The resignation of three doctors from the largest private hospital in the Maldives has brought its gynaecology department to a grinding halt, according to a hospital official.
Ahmed Afaal, the managing director of ADK hospital, said all of the doctors in the department quit over the past two weeks, claiming their work environment is not safe due to threats and pressure from members of the public.
“Doctors face a lot of pressure and persecution from patients,” he said. “Most of the time, doctors are treated very inhumanely, and this makes them lost interest in their work.”
Due to the rise in the number of threats against doctors in the Maldives, the ministry of health issued a press release in early June. “Qualified specialists are refusing to work in the Maldives, saying they don’t want to work in such a terrifying place,” the statement read.
Doctors in the Maldives are predominantly recruited from India.
According to Afaal, over 60 patients visit the hospital everyday for labour and emergency services as well as caesarean facilities.
Hospital records show that more that ten per cent of patients visit the hospital for gynaecological services.
“We are working to begin the services once again,” said Afaal explaining the three resignations had led to fewer patients. “But it’s hard to recruit professional doctors.”
At the moment only one gynaecologist is employed at the hospital and he has been suspended following an investigation into the death of a mother and her baby, said Afaal.
The mother and baby died following a caesarean section which led to protests outside the hospital.
His passport was confiscated under a court warrant issued by criminal court.
A 26-year-old mother who gave birth recently at ADK hospital expressed concern over the temporary termination of gynecology services, saying “many women will have to suffer”.
In the Maldives, only two hospitals in the capital city Male’ offer basic facilities.
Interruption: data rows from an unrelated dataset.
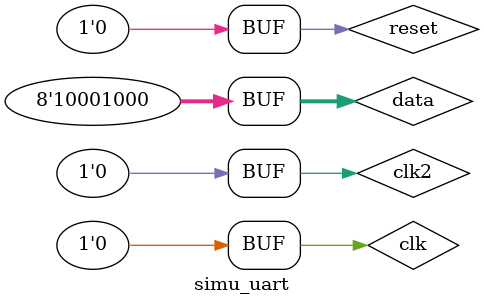
<source format=sv>
`timescale 1ns / 1ps

module simu_uart();
    logic clk;
    logic clk2;
    logic reset;
    logic [7:0] data;
    initial data = 8'b10001000;
    initial reset <= 0; 
    always begin
        clk <= 1; #5 clk <= 0; #5;
    end
    always begin
        clk2 <= 1; #400 clk2 <= 0; #400;
    end
    uart_top uart_top(clk,clk2,~reset,tx_pin_out,rx_pin_in,data);
endmodule  

</source>
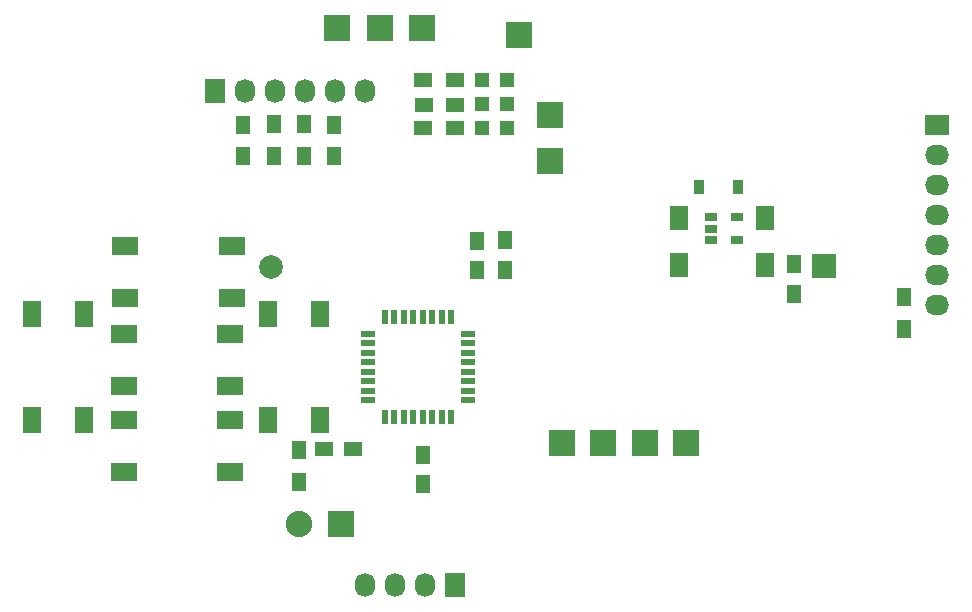
<source format=gts>
G04 #@! TF.FileFunction,Soldermask,Top*
%FSLAX46Y46*%
G04 Gerber Fmt 4.6, Leading zero omitted, Abs format (unit mm)*
G04 Created by KiCad (PCBNEW (2015-04-17 BZR 5609)-product) date Sunday, 21 June 2015 08:11:59 pm*
%MOMM*%
G01*
G04 APERTURE LIST*
%ADD10C,0.100000*%
%ADD11C,2.235200*%
%ADD12R,1.250000X1.500000*%
%ADD13R,1.500000X1.250000*%
%ADD14R,1.600000X2.000000*%
%ADD15R,0.910000X1.220000*%
%ADD16R,1.198880X1.198880*%
%ADD17R,1.727200X2.032000*%
%ADD18O,1.727200X2.032000*%
%ADD19R,2.235200X2.235200*%
%ADD20R,1.300000X1.500000*%
%ADD21R,1.500000X1.300000*%
%ADD22R,2.200000X1.500000*%
%ADD23R,1.500000X2.200000*%
%ADD24R,2.000000X2.000000*%
%ADD25C,2.000000*%
%ADD26R,1.060000X0.650000*%
%ADD27R,0.600000X1.200000*%
%ADD28R,1.200000X0.600000*%
%ADD29R,2.032000X1.727200*%
%ADD30O,2.032000X1.727200*%
G04 APERTURE END LIST*
D10*
D11*
X137769600Y-126187200D03*
D12*
X155181300Y-102166100D03*
X155181300Y-104666100D03*
X148259800Y-120339800D03*
X148259800Y-122839800D03*
X152857200Y-102229600D03*
X152857200Y-104729600D03*
D13*
X142347000Y-119888000D03*
X139847000Y-119888000D03*
D12*
X179679600Y-104210800D03*
X179679600Y-106710800D03*
D14*
X169926000Y-100260400D03*
X169926000Y-104260400D03*
D15*
X174913800Y-97688400D03*
X171643800Y-97688400D03*
D16*
X153255980Y-92710000D03*
X155354020Y-92710000D03*
X153255980Y-90678000D03*
X155354020Y-90678000D03*
X153255980Y-88646000D03*
X155354020Y-88646000D03*
D14*
X177241200Y-104260400D03*
X177241200Y-100260400D03*
D17*
X130606800Y-89509600D03*
D18*
X133146800Y-89509600D03*
X135686800Y-89509600D03*
X138226800Y-89509600D03*
X140766800Y-89509600D03*
X143306800Y-89509600D03*
D19*
X160020000Y-119329200D03*
X163525200Y-119329200D03*
X167030400Y-119329200D03*
X170535600Y-119329200D03*
X159000000Y-91600000D03*
X156400000Y-84800000D03*
X148200000Y-84200000D03*
X144600000Y-84200000D03*
X141000000Y-84200000D03*
X159004000Y-95504000D03*
D20*
X140716000Y-95076000D03*
X140716000Y-92376000D03*
X138201400Y-95050600D03*
X138201400Y-92350600D03*
X135610600Y-95050600D03*
X135610600Y-92350600D03*
X133045200Y-95076000D03*
X133045200Y-92376000D03*
X188976000Y-106981000D03*
X188976000Y-109681000D03*
D21*
X148256000Y-92710000D03*
X150956000Y-92710000D03*
X148294100Y-90754200D03*
X150994100Y-90754200D03*
X148256000Y-88646000D03*
X150956000Y-88646000D03*
D22*
X122906400Y-121834000D03*
X122906400Y-117434000D03*
X131906400Y-117434000D03*
X131906400Y-121834000D03*
X122906400Y-114518800D03*
X122906400Y-110118800D03*
X131906400Y-110118800D03*
X131906400Y-114518800D03*
D23*
X119548000Y-117428400D03*
X115148000Y-117428400D03*
X115148000Y-108428400D03*
X119548000Y-108428400D03*
X139512400Y-117428400D03*
X135112400Y-117428400D03*
X135112400Y-108428400D03*
X139512400Y-108428400D03*
D22*
X123058800Y-107051200D03*
X123058800Y-102651200D03*
X132058800Y-102651200D03*
X132058800Y-107051200D03*
D24*
X182210800Y-104394000D03*
D25*
X135400800Y-104404000D03*
D26*
X172636000Y-100243600D03*
X172636000Y-101193600D03*
X172636000Y-102143600D03*
X174836000Y-102143600D03*
X174836000Y-100243600D03*
D27*
X145028000Y-117153000D03*
X145828000Y-117153000D03*
X146628000Y-117153000D03*
X147428000Y-117153000D03*
X148228000Y-117153000D03*
X149028000Y-117153000D03*
X149828000Y-117153000D03*
X150628000Y-117153000D03*
D28*
X152078000Y-115703000D03*
X152078000Y-114903000D03*
X152078000Y-114103000D03*
X152078000Y-113303000D03*
X152078000Y-112503000D03*
X152078000Y-111703000D03*
X152078000Y-110903000D03*
X152078000Y-110103000D03*
D27*
X150628000Y-108653000D03*
X149828000Y-108653000D03*
X149028000Y-108653000D03*
X148228000Y-108653000D03*
X147428000Y-108653000D03*
X146628000Y-108653000D03*
X145828000Y-108653000D03*
X145028000Y-108653000D03*
D28*
X143578000Y-110103000D03*
X143578000Y-110903000D03*
X143578000Y-111703000D03*
X143578000Y-112503000D03*
X143578000Y-113303000D03*
X143578000Y-114103000D03*
X143578000Y-114903000D03*
X143578000Y-115703000D03*
D17*
X151000000Y-131400000D03*
D18*
X148460000Y-131400000D03*
X145920000Y-131400000D03*
X143380000Y-131400000D03*
D20*
X137769600Y-119960400D03*
X137769600Y-122660400D03*
D19*
X141274800Y-126187200D03*
D29*
X191800000Y-92400000D03*
D30*
X191800000Y-94940000D03*
X191800000Y-97480000D03*
X191800000Y-100020000D03*
X191800000Y-102560000D03*
X191800000Y-105100000D03*
X191800000Y-107640000D03*
M02*

</source>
The largest hospital Indira Gandhi Memorial hospital recently experienced a shortage of equipment such as x-ray machines and CT scan machines.
Dr Rajshekar Kalgudir, ADK hospital medical superintendent, said pressure from the public was a recent phenomenon, and at times, either the patient or their family openly threatens doctors.
“Sometimes they might ask for 100 percent guarantee in the cases,” he said.
Kalgudir said this kind of behaviour had only been exhibited by Maldivians. “If this continues…many more doctors will quit,” he said.
“Patients and their family should have faith in doctors,” he said. “We’re trained to care, not to harm.”